Bret Campbell

Biographical details
- Born: November 5, 1960 (age 64) Anderson, Indiana, U.S.

Playing career
- 1979–1983: Valdosta State
- Position(s): Guard

Coaching career (HC unless noted)
- 1983–1985: Valdosta State (asst.)
- 1985–1987: Kennesaw State (asst.)
- 1987–1989: Birmingham Southern (asst.)
- 1989–1992: UCF (asst.)
- 1992–1999: Austin Peay (asst.)
- 1999–2009: UT Martin
- 2009–2014: Austin Peay (asst.)
- 2014–2018: Chipola College

= Bret Campbell =

American basketball player and coach

Bret Ray Campbell (born November 5, 1960) was the head men's basketball coach at Chipola College.
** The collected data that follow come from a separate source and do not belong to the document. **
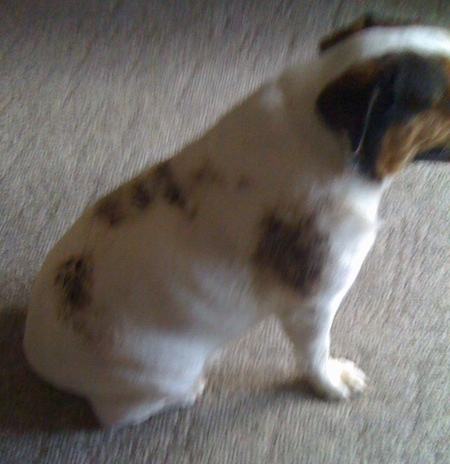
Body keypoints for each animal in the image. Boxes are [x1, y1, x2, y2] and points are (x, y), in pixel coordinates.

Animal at [22, 16, 450, 430]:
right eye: (442, 100)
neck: (320, 133)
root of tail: (37, 353)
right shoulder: (313, 307)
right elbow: (315, 356)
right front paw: (332, 381)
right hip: (164, 376)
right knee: (121, 415)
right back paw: (189, 391)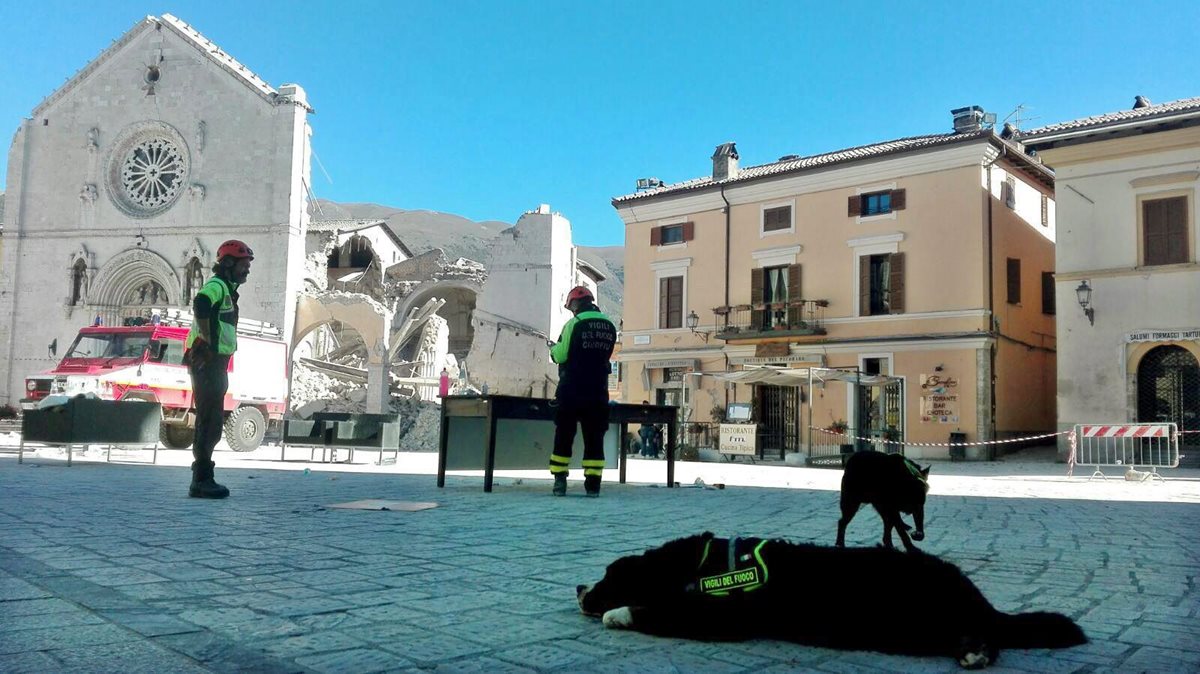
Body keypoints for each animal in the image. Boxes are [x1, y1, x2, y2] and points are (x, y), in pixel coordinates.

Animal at [573, 530, 1089, 666]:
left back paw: (976, 651)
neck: (704, 563)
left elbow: (657, 610)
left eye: (608, 575)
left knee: (989, 639)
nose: (578, 587)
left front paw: (618, 613)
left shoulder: (718, 619)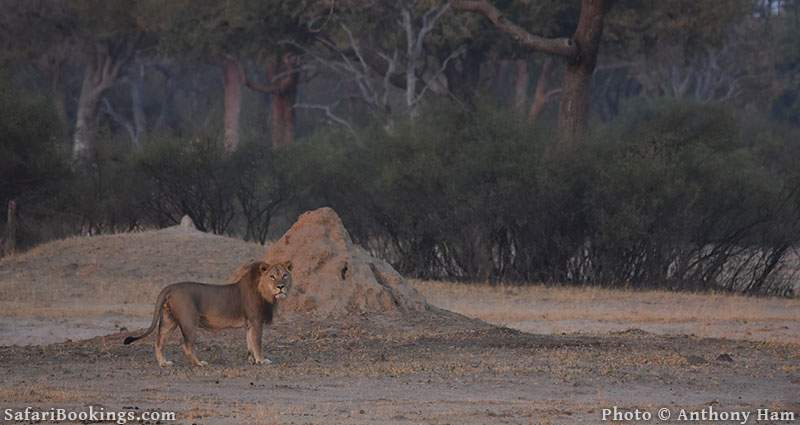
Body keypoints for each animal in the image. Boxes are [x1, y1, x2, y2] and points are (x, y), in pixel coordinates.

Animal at [122, 260, 290, 366]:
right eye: (272, 276)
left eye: (285, 275)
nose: (281, 287)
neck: (265, 292)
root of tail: (169, 287)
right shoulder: (256, 321)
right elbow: (257, 342)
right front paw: (262, 361)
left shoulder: (250, 324)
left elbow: (250, 342)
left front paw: (252, 361)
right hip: (189, 321)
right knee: (186, 345)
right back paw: (199, 363)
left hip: (168, 321)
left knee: (159, 342)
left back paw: (163, 363)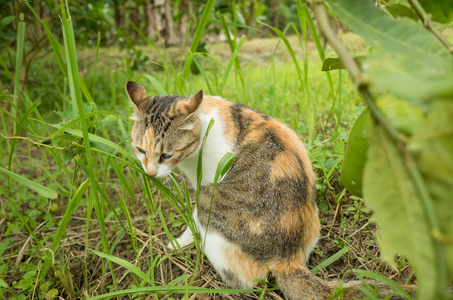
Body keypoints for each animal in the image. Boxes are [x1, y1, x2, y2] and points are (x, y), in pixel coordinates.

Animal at [125, 81, 414, 298]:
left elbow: (190, 223)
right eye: (139, 150)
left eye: (165, 155)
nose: (150, 173)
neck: (204, 123)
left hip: (210, 201)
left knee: (248, 281)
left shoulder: (204, 184)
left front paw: (176, 244)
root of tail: (289, 259)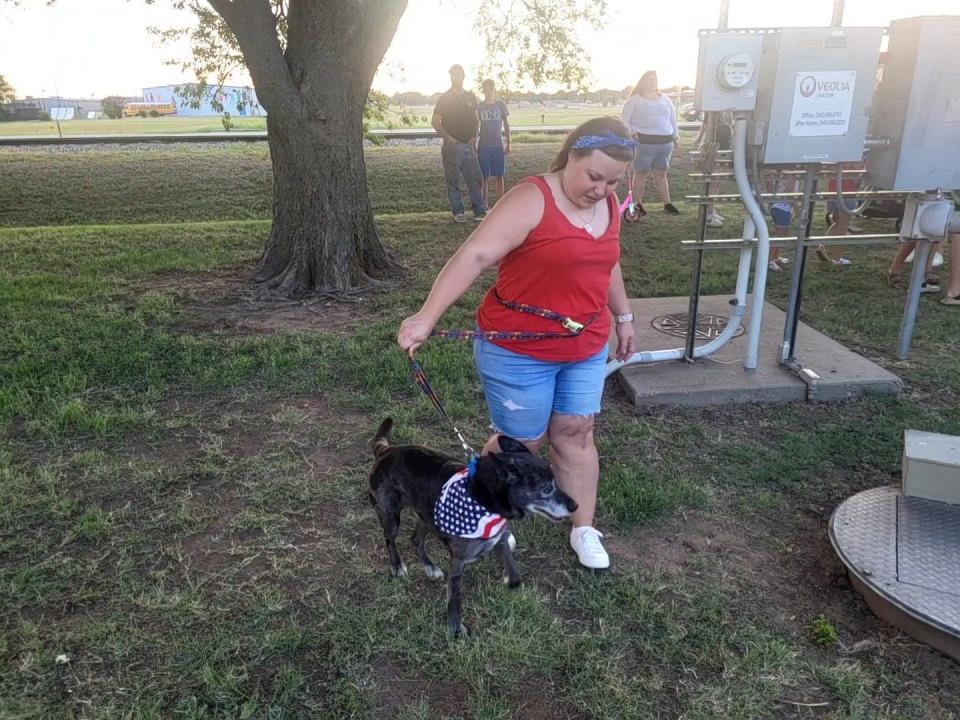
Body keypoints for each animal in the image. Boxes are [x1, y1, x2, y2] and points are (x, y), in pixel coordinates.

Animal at [368, 420, 576, 640]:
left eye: (556, 482)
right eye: (546, 489)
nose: (575, 506)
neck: (484, 497)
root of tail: (385, 450)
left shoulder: (500, 540)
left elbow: (515, 577)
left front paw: (507, 580)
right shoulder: (457, 563)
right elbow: (454, 602)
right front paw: (455, 629)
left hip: (427, 516)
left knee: (415, 539)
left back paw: (430, 567)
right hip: (391, 516)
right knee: (390, 540)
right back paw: (397, 566)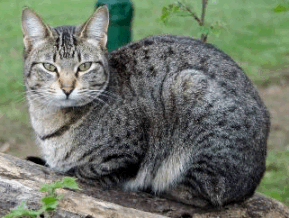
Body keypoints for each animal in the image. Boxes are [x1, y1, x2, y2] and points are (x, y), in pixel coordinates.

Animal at [21, 5, 268, 208]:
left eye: (84, 66)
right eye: (49, 67)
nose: (67, 88)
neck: (49, 120)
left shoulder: (125, 156)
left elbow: (81, 170)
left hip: (189, 87)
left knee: (202, 194)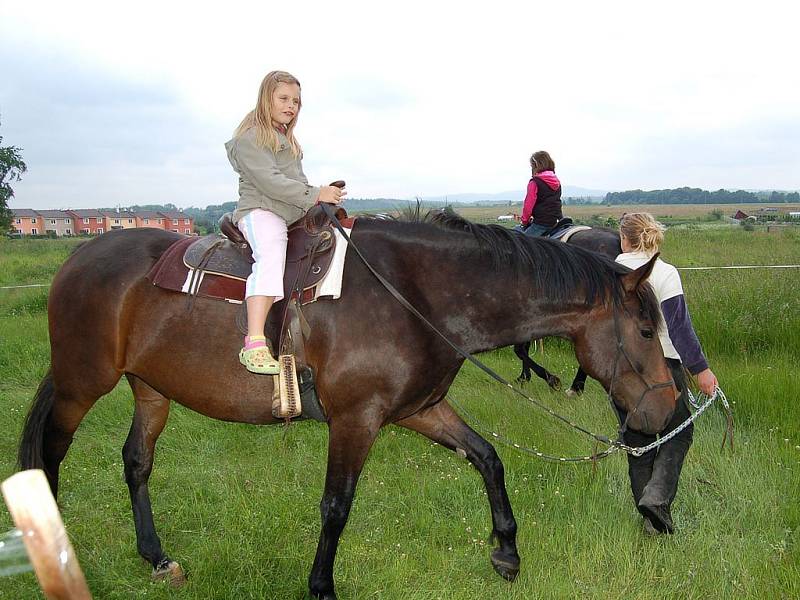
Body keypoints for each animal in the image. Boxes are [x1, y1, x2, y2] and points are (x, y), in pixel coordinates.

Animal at [17, 213, 676, 596]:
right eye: (647, 330)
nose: (668, 410)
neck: (415, 294)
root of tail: (77, 259)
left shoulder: (418, 409)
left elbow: (488, 458)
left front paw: (507, 552)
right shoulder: (355, 421)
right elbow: (336, 507)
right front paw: (321, 587)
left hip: (151, 387)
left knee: (136, 462)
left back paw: (156, 559)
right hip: (81, 385)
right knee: (49, 459)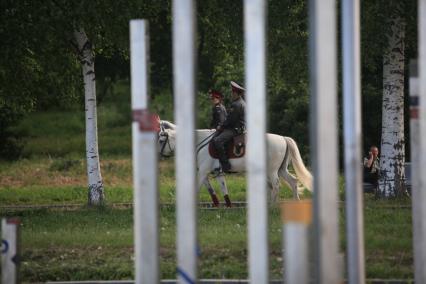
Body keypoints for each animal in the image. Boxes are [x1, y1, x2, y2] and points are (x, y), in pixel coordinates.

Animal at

He is former head men's basketball coach at University of Tennessee at Martin. He served in this position from 1999 to 2009. Despite being named the Ohio Valley Conference Coach of the Year for the 2008–2009 season, he was asked to resign under pressure by UT-Martin. His record after 10 seasons at UT-Martin was 125–168 (.427)

His record for three seasons at Chipola College was 61–29 (.678) but he resigned for reasons unknown.

Prior to arriving at UT Martin, Campbell served as an assistant coach at Austin Peay, Central Florida, Birmingham-Southern and Kennesaw State. Campbell started his coaching career in 1983 as a graduate assistant at Valdosta State University.

Campbell played basketball at Valdosta State, and was a three-year starter at guard. He left the school as their all-time career leader in assists.